Start of Page extract

Wednesday 8 May 2013

Top newsman becomes newswoman as he leaves wife of 17 years and renames himself 'Dawn'

  • ABC News producer Don Ennis, 49, has become Dawn Ennis
  • Called female identity 'soul-crushing secret' after embracing new life
  • Ms Ennis separates from wife of 17 years with whom she has three children
Dawn EnnisTop ABC News producer Don Ennis
New Dawn: ABC News producer Dawn Ennis, pictured now, right, and as Don, the man she was for 49 years, left, is now living as a woman after keeping her true identity 'a soul-crushing family secret' for seven years
A producer at a top news channel has announced that he is now a she. Dawn Stacey Ennis, formerly known as Don, surprised her colleagues at ABC News head quarters in Manhattan when she arrived in brown locks and a dress to declare her new identity.
The 49-year-old journalist is leaving her wife of 17 years and their three children to make the complete transition into living as a woman.
Ms Ennis, who has worked at ABC News for ten years, has gone from balding to bombshell, a transition which she says began seven years ago, but was kept a family secret until now.
Debuting her new name and identity on her Facebook page last week, Ms Ennis added that it was not 'dress-up or make-believe'.

‘Trust me, this is NOT the midlife crisis I was counting on — I’d much prefer to have bought a sports car,’ Dawn wrote on the social network on Friday
‘Even an affair, I think, would have been something we might have recovered from.’
‘It is my affirmation of who I now am and what I must do to be happy, in response to a soul-crushing secret that my wife and I have been dealing with for more than seven years, mostly in secret.'
Ms Ennis suffers from a ‘hormone imbalance’ as a result of her mother feeding her estrogen as a child in order to halt puberty, believing it would ruing Ms Ennis’ career as a child actor, The New York Post reports.
This resulted in Ms Ennis eventually developing breasts and a lifelong medical condition which she says doctors have been unable to explain of cure.
Using social media, Ms Ennis has spoken of how her transition has ‘wrecked’ her marriage and on YouTube, where she has been active as Dawn for the past two years, she says she is ‘jealous’ of one transgender woman whose wife ‘stood by her’.
On Saturday, the day after she revealed her true identity to her colleagues, Ms Ennis moved out of the family home.

End of Page extract

• **About this exercise**
Answer these questions using the article about Dawn Ennis:
(a) How long has Ms Ennis worked at ABC News?
(b) What did she write that she would have preferred to buy?
(c) On what day did she move out of the family home?
Nothing in the listing is needed for the task.

Start of Dataset

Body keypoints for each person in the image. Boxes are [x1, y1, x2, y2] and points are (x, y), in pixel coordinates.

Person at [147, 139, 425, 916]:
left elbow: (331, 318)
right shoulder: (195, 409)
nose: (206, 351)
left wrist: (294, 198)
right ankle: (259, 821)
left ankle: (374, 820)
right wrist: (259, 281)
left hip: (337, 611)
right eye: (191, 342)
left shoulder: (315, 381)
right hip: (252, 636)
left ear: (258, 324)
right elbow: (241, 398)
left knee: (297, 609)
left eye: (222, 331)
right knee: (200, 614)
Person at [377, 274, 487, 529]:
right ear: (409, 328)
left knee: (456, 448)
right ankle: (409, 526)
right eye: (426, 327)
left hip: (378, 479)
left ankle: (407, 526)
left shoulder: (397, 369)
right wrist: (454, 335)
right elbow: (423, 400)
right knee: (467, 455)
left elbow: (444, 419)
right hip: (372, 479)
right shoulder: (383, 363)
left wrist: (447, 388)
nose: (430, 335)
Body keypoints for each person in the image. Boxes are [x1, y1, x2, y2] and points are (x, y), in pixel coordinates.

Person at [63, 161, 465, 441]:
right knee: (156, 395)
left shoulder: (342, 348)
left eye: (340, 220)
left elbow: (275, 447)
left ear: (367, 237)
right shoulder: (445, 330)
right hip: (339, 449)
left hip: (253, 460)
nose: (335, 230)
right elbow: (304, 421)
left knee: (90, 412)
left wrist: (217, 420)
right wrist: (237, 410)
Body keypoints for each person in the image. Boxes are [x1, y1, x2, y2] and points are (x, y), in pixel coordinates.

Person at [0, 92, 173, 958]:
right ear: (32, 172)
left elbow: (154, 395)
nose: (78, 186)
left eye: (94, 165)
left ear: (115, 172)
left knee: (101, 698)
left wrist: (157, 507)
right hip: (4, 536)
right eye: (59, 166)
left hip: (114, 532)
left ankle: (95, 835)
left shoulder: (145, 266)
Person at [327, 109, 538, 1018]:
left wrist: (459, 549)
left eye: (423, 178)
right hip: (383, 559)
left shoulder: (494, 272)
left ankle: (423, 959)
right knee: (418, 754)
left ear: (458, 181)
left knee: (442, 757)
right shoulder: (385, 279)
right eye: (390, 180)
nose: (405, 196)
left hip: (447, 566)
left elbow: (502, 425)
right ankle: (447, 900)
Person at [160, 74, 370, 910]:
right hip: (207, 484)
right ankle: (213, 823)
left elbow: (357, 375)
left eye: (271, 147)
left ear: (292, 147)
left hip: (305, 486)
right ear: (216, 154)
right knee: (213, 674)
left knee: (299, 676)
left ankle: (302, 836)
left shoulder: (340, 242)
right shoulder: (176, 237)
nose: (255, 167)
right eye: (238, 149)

End of Dataset

• **The answer**
(a) Ten years.
(b) A sports car.
(c) Saturday.